Consumers will see the impact of blockchain soon, McDaniel added: "Right now, if you and I are in a traffic accident, we pull out our insurance cards. You say you've got Allstate, I say I have GEICO. But there's no way of knowing if that paper card is valid. So, we are developing a proof-of-insurance, on the blockchain, based on a ledger of pointers that direct into the back-end systems of the different participating insurers. You will be able to say, through your smartphone, that yes, this person has insurance, with 100 percent confidence." And settle claims on the spot.

That certainty, Schmid said, "is very powerful. You take away the risk of an uninsured motorist. And it's an application the cops can use to see instantly who's insured and block uninsured drivers from crossing, say, the Delaware.

What else, I worried, will police (or employers) know about us, at a glance, thanks to blockchain? Schmid urged me to see this as a blessing. "We are all paying for uninsured motorists," he said. "Blockchain could rid us of that cost."

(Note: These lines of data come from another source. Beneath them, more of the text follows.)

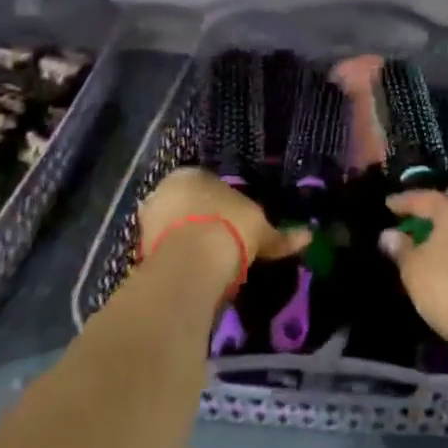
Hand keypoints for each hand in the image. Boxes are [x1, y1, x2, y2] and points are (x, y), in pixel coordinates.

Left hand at [138, 168, 310, 289]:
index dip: (224, 204)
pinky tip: (193, 273)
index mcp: (192, 173)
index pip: (208, 183)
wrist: (191, 262)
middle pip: (187, 205)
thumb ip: (281, 236)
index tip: (236, 222)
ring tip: (209, 263)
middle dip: (201, 220)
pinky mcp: (138, 249)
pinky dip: (177, 260)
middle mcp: (164, 189)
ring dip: (187, 241)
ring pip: (173, 228)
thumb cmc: (230, 228)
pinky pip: (165, 251)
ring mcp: (148, 219)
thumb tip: (309, 236)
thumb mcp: (262, 230)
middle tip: (223, 242)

Blockchain access is typically controlled by using a cryptocurrency, such as bitcoin. RiskBlock has experimented with Ethereum, a bitcoin rival that is popular with U.S. banks. Their hope is to avoid using a currency in the final system, using what McDaniel called "very robust electronic keys."

Blockchain "makes the customer experience more seamless than written information," McDaniel added. "This saves [companies] money. And hopefully that is passed on to the consumer. And the more information that gets on the blockchain, the stronger the blockchain gets. That flips traditional business competition on its head," he said. "It makes competitors have a desire to work with each other on industry-wide platforms," and to reach consensus. "We are migrating this industry from this Wild West competition to software-as-a-service."

"This type of opportunity doesn't come up very often. I believe it will change things," Schmid concluded.